Why dialog trees are not a good foundation for powerful AI assistants
For e-commerce store operators, high customer satisfaction is the key to success. Using chatbots to communicate with customers promises fast response times and thus higher customer satisfaction. There are a variety of bot providers on the market. Their natural language understanding techniques are often similar. The main difference between bot developer companies is the type of dialog management applied. Many store providers have had bad experiences with bots that are too impersonal or inflexible. This has a negative impact on customer satisfaction and leads to aborted interactions. In case of doubt, users look for another store. This can be avoided with good dialog management.
For artificial intelligence assistants such as Alexa, but also for conversational bots, it is not enough to understand the meaning of every sentence spoken (see our blog post on training bots). They need to have a good strategy to manage the entire dialog, react flexibly to a user's input and thus avoid frustration and abandonment. In fact, for the customer experience with a bot, dialog management is much more important than the ability to recognize individual sentences. This is about optimizing bot behavior along the entire interaction with the user. What should the bot say or ask next? If there are different possible interpretations, which is the right one in the context of the overall conversation? Is it important to ask for more details from the user or show results quickly? Is it better to display an image or text as an answer? How should topic changes by the user be handled?
There is a lot that can be done wrong when it comes to dialog management. Different approaches have clear advantages and disadvantages. A conventional approach encountered by many conversational bot vendors is the use of dialog trees. Dialog trees fix the sequence in which a bot asks for information from the user, often in the form of rules such as "If the user has chosen the size of the T-shirt, ask him for the color." Once the size is fixed, there is no escape. Only after the user has entered the color can the dialog continue. This seems inflexible to many users and leads to frustration. Dialogs that are conducted by working through a dialog tree are far apart from the kind of interaction we humans are used to. We have the flexibility to adapt to what the other side is saying.
The fact that a dialog tree is not a good basis for powerful chatbots can easily be seen in the following analogy. Imagine you are applying for a new job. You lay out a script for each interview in advance, which you strictly follow during each interview, and thus do not react to the flow of the conversation or even the questions of the other person. For the same reason that these interviews won't go well (and you wouldn't get the job), neither can a good flow in chatbots be reached with dialog trees; the dialog just feels "scripted." Such a bot loses the feel of the flow of the conversation, bluntly responding to each sentence and working off a script. The bot literally "can't see the forest for the trees" here.

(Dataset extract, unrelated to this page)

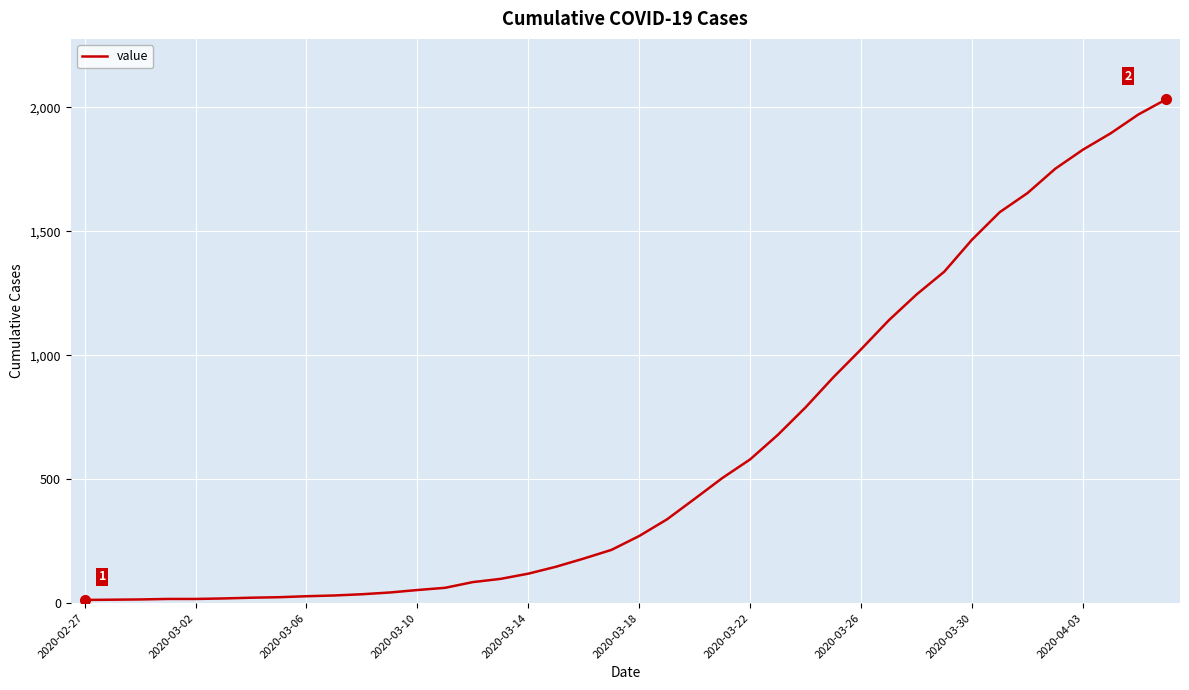

What is the difference between the maximum and minimum values?

2019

Mercury.ai bots, on the other hand, implement an innovative way of conducting dialog, in which the bot calculates the next action based on the course of the conversation. This means that changing topics, for example, is not a problem. A user can search for a product, interrupt the search at any time to ask when a shipment for a product already ordered will arrive, and then resume shopping.
Mercury.ai bots achieve a more flexible dialog design through so-called games. In other words, the bot engages in a "game" with the user. Each game represents a type of interaction, for example product search, shipment tracking or return of goods, and uses the dialog strategy that is best suited for this subgoal of the interaction. With each message from the user, the system calculates which game is responsible for the user's concern. Thus, the user can jump to any other topic with each message. Within the games, flexibility is achieved by reacting dynamically and contextually. This means that there is always a new sequence within a game, which makes the dialog interesting and less predictable. In addition, the games remember the previous state and context, so that an earlier topic can be taken up again at exactly the point where it was last left. This creates a high-quality interaction that responds to the user's needs and enhances customer experience.
With dialog trees, this kind of flexibility can only be achieved through a large number of different paths and branches, which makes further developments and extensions increasingly laborious, time-consuming and therefore cost-intensive.
What are the most important advantages of a flexible approach to dialog management? Quite simple: a better customer experience, fewer abandonments and thus higher conversion rates. Customers reach their destination faster, which leads to higher customer satisfaction.